Freaks and speculators
There is no state church in the United States, and religious policy contributes to the emergence of a wide variety of spiritual communities, which is why Christian denominations are widespread in the country – organizations that are intermediate between the church and the sect. Most often, the preachers of these particular associations declare that Russia is connected with the Antichrist.
Thus, the official website of The Family International movement claims that Russia is Magog, and Meshekh and Tubal are Moscow and Tobolsk. According to supporters of such views, domestic support for Syria could lead to an invasion of Israel, which would mean the fulfillment of Ezekiel’s prophecy. The founder of the religious movement Koinonia House, Chuck Missler, who announced the beginning of the apocalypse on January 1, 2000, believes that Russia will attack Israel together with Turkey, which will withdraw from NATO.
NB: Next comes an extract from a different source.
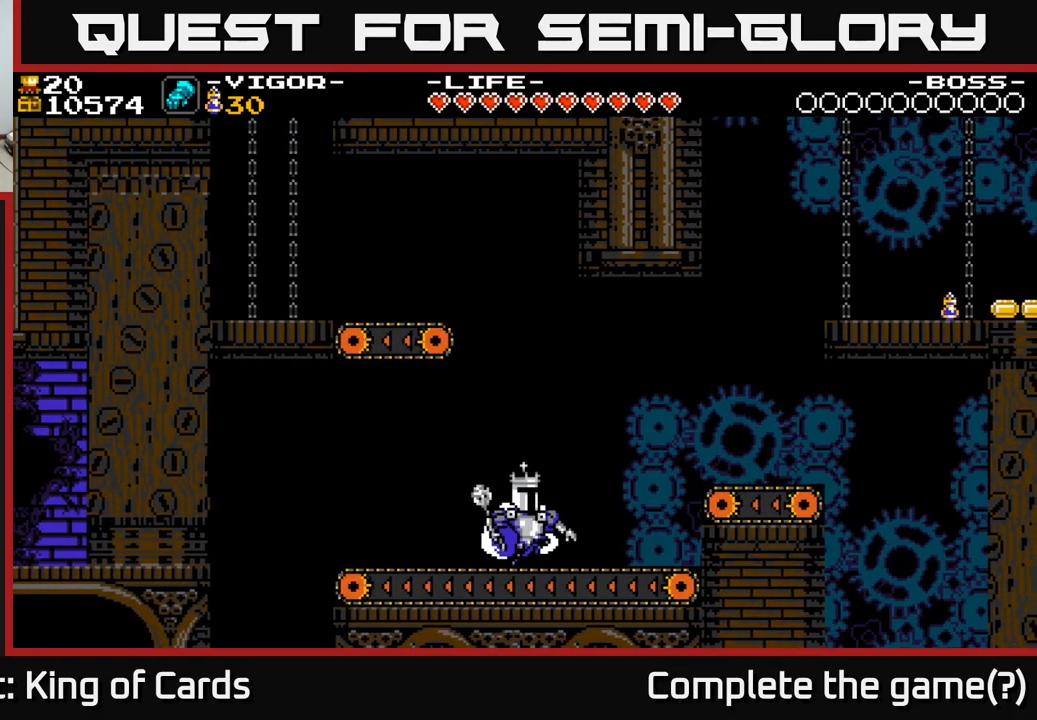
{"buttons": ["DPAD_RIGHT"], "right_stick": "center", "events": [[250, "A", "up"]]}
Joel Rosenberg, mentioned above, interprets the book of Ezekiel as a prediction of Russia’s invasion of the holy land together with Muslim countries, first of all, with Iran, which in the Old Testament is understood as Persians. Typically, people who claim such things have a reputation in the United States as either eccentric or religious speculators.
Each on a different path
Throughout the history of Christianity, many social groups that called themselves adherents of the truth of the faith created their own Antichrist, which, according to the Bible, is covered with good ideas. The Protestants, including Martin Luther and John Calvin, considered the Popes to be his incarnation, the Russian Old Believers considered Peter I in this capacity.
The Bible, in isolation from its canonical reading, provides opportunities for a varied interpretation of reality, not only because of the imagery and volume, but also because of the complexity of translation from ancient Hebrew, which fell out of use in the 2nd century AD.